Halal business continues to grow both in Turkey and the world, expected to reach $3.7 trillion-worth by 2019, according to the Thomson Reuters foundation.
The industry, which includes travel, food, finance and fashion, has a nearly-two-billion-strong consumer base among the world's Muslims.
The term "halal" applies to companies actively seeking to reach a Muslim population with products that fall within the bounds of Islam's lifestyle guidelines.
In Turkey, the sector has taken off in recent years, boosted by support from the government. Turkey's Economy Minister Nihat Zeybekci announced earlier this week the opening of Turkey's first halal accreditation agency, to service the many industries seeking product approval.
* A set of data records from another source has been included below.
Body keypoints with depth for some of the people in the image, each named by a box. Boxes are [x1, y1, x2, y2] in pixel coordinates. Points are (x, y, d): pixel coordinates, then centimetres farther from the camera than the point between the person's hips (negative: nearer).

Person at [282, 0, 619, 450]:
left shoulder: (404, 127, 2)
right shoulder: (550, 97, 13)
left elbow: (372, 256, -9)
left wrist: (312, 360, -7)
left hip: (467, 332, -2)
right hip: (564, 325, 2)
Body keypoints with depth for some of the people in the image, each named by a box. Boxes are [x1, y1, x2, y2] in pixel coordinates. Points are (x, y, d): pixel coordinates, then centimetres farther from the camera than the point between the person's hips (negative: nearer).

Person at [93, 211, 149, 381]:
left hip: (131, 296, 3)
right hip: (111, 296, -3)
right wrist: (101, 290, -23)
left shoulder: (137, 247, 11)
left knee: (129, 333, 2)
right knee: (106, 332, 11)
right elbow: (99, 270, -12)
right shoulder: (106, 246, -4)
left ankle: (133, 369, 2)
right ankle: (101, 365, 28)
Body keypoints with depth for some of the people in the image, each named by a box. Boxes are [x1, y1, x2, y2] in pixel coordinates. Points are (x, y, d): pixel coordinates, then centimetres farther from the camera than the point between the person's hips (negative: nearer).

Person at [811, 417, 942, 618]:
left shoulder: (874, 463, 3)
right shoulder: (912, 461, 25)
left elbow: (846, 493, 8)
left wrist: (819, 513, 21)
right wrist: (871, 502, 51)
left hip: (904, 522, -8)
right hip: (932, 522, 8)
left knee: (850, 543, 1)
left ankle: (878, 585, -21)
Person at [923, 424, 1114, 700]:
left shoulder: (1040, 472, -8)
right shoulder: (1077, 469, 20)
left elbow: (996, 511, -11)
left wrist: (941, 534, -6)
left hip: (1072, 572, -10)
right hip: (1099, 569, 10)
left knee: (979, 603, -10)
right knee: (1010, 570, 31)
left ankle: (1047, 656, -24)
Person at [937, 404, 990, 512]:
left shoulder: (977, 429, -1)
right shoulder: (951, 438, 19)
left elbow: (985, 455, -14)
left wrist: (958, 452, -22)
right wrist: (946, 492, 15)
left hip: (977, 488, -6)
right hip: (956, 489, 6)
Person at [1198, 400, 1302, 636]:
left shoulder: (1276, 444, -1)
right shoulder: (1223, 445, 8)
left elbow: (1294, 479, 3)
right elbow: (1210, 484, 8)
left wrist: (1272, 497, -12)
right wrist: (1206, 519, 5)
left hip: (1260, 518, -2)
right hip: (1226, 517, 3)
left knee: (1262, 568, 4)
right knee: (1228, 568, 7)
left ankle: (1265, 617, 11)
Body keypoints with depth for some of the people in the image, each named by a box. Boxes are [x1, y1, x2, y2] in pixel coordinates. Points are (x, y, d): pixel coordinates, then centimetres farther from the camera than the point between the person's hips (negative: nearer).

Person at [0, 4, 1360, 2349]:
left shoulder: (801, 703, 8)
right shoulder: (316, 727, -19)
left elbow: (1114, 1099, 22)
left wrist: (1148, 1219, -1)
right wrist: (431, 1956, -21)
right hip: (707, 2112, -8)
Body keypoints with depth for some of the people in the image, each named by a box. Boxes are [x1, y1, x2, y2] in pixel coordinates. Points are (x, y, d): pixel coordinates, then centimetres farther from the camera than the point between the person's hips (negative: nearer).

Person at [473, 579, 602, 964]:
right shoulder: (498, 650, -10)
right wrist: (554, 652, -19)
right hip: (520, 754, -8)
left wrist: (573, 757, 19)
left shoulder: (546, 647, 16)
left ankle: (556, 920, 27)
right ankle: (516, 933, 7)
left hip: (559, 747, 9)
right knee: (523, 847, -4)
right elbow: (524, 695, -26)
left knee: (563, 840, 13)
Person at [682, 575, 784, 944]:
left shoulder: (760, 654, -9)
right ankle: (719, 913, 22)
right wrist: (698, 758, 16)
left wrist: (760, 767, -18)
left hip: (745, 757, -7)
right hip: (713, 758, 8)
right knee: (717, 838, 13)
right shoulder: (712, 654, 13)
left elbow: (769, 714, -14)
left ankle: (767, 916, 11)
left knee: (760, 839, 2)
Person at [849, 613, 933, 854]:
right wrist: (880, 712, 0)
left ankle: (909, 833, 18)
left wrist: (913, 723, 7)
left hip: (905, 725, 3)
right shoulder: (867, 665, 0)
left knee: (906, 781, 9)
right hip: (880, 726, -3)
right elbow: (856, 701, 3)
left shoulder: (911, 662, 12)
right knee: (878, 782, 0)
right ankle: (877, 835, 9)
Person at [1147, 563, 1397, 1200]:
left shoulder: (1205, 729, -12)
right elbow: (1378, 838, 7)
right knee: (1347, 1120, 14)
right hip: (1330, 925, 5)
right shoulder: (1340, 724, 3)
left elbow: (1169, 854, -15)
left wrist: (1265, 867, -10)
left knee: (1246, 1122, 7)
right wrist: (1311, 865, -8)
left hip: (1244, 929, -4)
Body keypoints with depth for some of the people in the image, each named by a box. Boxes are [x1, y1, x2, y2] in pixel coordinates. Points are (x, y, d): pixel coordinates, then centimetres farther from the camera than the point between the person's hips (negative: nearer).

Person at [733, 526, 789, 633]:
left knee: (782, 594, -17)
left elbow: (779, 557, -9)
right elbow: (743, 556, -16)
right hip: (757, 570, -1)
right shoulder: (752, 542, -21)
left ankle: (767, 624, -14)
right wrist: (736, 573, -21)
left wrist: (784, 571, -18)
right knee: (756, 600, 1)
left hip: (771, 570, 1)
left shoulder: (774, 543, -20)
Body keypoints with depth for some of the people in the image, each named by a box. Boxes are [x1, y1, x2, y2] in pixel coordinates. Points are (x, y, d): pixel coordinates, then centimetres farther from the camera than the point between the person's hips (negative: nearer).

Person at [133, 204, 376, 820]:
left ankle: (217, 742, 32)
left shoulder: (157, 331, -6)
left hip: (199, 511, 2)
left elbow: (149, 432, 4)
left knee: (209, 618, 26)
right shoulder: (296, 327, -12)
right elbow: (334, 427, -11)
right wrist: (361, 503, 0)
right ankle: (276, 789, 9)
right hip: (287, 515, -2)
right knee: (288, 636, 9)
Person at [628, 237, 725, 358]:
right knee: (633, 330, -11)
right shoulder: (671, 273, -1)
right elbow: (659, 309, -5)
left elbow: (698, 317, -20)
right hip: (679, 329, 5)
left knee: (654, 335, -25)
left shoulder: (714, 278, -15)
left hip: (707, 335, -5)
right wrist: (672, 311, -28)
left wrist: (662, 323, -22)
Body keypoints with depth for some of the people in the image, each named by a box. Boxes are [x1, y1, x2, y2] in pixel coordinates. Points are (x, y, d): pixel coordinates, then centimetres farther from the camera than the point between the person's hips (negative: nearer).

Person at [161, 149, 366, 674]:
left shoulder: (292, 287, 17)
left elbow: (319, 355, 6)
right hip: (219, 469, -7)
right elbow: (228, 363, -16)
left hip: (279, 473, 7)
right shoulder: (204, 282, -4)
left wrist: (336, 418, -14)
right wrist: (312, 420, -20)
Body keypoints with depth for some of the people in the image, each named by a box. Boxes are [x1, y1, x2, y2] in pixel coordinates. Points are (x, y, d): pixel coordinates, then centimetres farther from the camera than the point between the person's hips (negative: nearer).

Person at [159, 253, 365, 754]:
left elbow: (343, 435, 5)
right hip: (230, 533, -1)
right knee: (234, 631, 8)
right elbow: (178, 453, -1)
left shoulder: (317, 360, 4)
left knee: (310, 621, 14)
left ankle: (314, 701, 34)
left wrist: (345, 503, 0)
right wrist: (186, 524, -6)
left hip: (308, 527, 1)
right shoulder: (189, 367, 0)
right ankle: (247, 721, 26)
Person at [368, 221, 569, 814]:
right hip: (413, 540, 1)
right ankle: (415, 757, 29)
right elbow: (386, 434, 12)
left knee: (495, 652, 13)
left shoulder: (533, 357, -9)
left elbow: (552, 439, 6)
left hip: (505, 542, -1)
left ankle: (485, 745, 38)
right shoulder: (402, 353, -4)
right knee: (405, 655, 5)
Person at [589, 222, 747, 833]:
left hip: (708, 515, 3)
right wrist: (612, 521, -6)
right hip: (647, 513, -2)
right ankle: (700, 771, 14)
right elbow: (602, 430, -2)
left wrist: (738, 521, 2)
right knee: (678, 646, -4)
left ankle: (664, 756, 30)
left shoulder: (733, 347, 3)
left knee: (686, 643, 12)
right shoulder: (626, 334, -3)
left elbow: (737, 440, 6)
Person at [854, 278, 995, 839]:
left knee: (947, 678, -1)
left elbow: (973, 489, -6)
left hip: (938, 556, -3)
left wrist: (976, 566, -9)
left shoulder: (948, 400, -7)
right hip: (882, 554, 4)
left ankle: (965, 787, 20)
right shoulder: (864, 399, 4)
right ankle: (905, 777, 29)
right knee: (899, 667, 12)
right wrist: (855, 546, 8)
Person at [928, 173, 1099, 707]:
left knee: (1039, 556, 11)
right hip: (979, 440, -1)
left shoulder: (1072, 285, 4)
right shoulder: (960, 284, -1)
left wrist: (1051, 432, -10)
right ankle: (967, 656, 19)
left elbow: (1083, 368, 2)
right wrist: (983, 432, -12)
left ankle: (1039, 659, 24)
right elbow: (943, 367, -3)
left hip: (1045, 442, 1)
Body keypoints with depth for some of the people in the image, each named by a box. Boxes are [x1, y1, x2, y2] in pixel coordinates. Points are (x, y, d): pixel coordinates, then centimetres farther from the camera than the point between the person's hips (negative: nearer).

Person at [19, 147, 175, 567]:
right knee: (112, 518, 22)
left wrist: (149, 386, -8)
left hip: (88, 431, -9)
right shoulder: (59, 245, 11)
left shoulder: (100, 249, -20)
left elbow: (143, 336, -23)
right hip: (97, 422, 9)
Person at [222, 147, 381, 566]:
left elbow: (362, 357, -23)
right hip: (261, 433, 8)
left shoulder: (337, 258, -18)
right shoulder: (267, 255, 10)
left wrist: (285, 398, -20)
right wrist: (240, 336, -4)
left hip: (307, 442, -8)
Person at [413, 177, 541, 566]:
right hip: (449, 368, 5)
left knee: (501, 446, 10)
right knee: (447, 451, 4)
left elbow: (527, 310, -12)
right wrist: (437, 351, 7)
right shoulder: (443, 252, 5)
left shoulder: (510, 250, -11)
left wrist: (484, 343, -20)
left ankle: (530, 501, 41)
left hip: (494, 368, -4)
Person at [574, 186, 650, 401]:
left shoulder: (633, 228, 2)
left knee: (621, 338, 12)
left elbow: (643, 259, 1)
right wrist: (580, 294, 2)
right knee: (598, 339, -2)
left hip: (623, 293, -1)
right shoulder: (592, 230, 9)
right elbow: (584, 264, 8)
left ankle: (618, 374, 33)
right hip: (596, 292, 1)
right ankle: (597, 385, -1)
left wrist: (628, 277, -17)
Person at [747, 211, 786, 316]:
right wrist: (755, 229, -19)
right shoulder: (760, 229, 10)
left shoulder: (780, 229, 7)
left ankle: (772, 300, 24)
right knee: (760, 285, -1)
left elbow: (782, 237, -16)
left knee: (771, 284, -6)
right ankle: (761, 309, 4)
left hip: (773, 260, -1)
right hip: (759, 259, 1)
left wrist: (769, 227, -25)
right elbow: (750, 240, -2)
Several of Turkey's halal clothing companies have found worldwide success, with entrepreneur Kerem Türe's online company Modanisa one such example.
Türe started his company in 2011, with the aim of providing Muslim women a wider range of clothing options in line with the Islamic dress code.
"Just because they [Muslim women] wanted to cover a little more, the world ignored them and they had to suffer with the same old boring clothes. We thought it was unfair," explained Türe, during a TEDx talk in Bulgaria.
The company's first clothing manufacturer was skeptical about the market interest for modest garments and demanded upfront payment for orders. However, the long-sleeved tunics found a ready market, and Türe's company was soon back for more orders.
Today, Modanisa sells to customers in 120 countries, with 100 million shoppers visiting the company website each year.
"Modanisa now has 300 suppliers and 30 designers, it's become a platform for hundreds of suppliers from all over the world who want to sell products on our site," a Modanisa representative told Al Jazeera.
The interest in halal industry has now expanded to western countries, even those with relatively small Muslim populations.
The U.K in 2013 became the first non-Muslim country to issue an Islamic law-compliant government bond, with former Prime Minister David Cameron stating London would become "one of the great capitals of Islamic finance."
Brazil, a country with a very small Muslim population, has become the world's largest halal beef exporter, earning nearly $6 million in 2015.
Major brands have also picked up the trend, as companies from Subway to H&M cater toward Muslim communities at their stores around the world.
Turkey serves to benefit from the expansion in multiple regards: halal business markets grow, consumers enjoy an increasing range of products, and Turkey itself welcomes growing numbers of Muslim tourists from around the world.